Nous rencontrons alors Mr Norrell, mais il a déjà ramené la magie en Angleterre. Le livre ne dit jamais comment il l'a fait, et aucun des autres personnages ne pose la question. Donc, cette ligne directrice est résolue. Norrell évoque beaucoup son souhait de vouloir "restaurer la magie", mais ce qu'il veut dire par là n'est jamais clair. Il n'est jamais expliqué non plus pourquoi lui et lui seul (puis plus tard son apprenti Strange) peut user de magie alors que personne d'autre ne le peut.
Après les premiers chapitres, presque rien dans le livre n'a de rapport avec ce qui est arrivé à la magie de l'Angleterre. Au lieu de cela, l'histoire dévie vers un arc narratif étrange dans lequel Norrell n'arrive pas à trouver un moyen de prouver qu'il peut user de magie - alors qu'il dispose pourtant de pouvoirs quasi-divins. Quand cette intrigue s'achève, le livre dédie chapitre après chapitre à des évènements passés ou de petites chamailleries sociales. Strange et Norrell débattent du meilleur moyen d'apprendre la magie, mais le livre n'établit pas vraiment de différences entre leurs approches. Puis Strange part à la guerre, où il ne fait face à aucun obstacle particulier, à part une brève opposition où il peine à convaincre le Duc de Wellington (l'un des plus grands esprits militaires de tous les temps) que la magie pourrait être utile pour vaincre les français.
Le livre continue comme ça encore et encore. L'élément le plus proche d'une ligne directrice est un esprit maléfique qui kidnappe des gens, mais même ça n'a presque aucun lien avec ce que les personnages font. Et soudain, à la fin, un passage laisse entendre que peut-être tout cela faisait partie d'un grand plan diabolique fomenté par un personnage complètement différent. Mais cela non plus, ce n'est jamais expliqué.
Strange & Norrell est long, plus de 300.000 mots. Pour justifier cette taille, un roman a besoin d'une intrigue bien dense. Au lieu de cela, ce livre nous livre une série décousue de sous-intrigues qui n'ont presque aucun lien les unes avec les autres. Ce n'est pas le seul problème du livre, mais c'en est un sérieux ! Sans une ligne directrice pour tenir l'histoire en un seul morceau, nous n'avons pas la motivation de continuer à lire très longtemps. Les fans des années 1800 pourront peut-être prendre plaisir aux nombreux détails historiques, mais les autres seront vivement repoussés.

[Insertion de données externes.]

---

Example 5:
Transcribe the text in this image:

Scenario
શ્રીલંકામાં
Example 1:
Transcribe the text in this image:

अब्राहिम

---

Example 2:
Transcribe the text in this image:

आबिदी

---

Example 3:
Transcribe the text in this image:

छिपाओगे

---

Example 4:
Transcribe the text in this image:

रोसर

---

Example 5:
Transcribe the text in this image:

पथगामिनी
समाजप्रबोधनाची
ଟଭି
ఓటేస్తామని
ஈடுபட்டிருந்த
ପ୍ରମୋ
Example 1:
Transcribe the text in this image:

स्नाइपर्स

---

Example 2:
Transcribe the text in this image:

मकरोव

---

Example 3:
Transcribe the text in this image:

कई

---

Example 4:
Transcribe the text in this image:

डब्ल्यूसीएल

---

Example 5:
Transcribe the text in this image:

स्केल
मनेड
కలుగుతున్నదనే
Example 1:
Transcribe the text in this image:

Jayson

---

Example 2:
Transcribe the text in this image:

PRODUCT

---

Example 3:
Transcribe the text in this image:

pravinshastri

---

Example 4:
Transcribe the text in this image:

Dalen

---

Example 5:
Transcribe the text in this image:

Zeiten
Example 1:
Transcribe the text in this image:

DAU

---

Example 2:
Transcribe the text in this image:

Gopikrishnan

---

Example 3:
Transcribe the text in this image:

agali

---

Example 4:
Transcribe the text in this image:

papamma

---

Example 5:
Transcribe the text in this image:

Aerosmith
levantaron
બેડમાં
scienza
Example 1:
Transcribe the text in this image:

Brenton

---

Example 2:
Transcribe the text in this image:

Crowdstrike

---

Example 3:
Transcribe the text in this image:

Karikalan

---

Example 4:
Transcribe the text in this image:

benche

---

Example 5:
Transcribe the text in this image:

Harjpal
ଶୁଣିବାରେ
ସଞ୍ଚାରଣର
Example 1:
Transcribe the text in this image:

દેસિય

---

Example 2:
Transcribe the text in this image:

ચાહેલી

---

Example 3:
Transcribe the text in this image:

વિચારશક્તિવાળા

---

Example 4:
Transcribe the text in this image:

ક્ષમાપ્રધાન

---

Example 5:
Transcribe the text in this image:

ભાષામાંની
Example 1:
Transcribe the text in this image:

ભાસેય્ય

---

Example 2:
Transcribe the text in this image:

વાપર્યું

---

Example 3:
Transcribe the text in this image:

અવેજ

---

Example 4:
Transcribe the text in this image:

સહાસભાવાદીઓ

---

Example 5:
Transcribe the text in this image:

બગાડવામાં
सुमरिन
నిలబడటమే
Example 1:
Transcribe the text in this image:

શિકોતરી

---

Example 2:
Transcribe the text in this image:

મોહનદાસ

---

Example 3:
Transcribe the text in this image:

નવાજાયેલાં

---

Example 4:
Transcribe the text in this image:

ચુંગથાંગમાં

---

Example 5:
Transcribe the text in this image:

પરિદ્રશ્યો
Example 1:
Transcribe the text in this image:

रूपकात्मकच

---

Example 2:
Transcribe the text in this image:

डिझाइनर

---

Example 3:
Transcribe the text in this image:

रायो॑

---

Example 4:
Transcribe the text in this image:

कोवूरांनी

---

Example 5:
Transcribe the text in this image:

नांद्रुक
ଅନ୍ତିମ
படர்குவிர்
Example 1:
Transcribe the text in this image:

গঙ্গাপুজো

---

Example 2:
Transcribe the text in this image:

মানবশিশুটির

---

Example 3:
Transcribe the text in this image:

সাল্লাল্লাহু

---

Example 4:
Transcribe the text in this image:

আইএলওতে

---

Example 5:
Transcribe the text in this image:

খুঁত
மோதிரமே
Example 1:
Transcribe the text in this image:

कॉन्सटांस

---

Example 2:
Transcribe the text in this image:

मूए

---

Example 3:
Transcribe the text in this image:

J'ai rassemblé ces romans dans cette liste pour une raison : les faibles lignes directrices sont un problème endémique du monde de l'écriture. Les séries TV et les films n’en souffrent pas au même degré. Je pense que cela est dû au fait que les médias visuels appliquent des formules et contraintes plus strictes, mais je ne peux pas en être certain. Quelle qu'en soit la raison, les lignes directrices faibles sont quelque chose que les auteurs devraient toujours chercher à éviter. Rien ne fait couler un roman plus vite qu'un tas de scènes différentes qui n'ont rien pour les relier entre elles.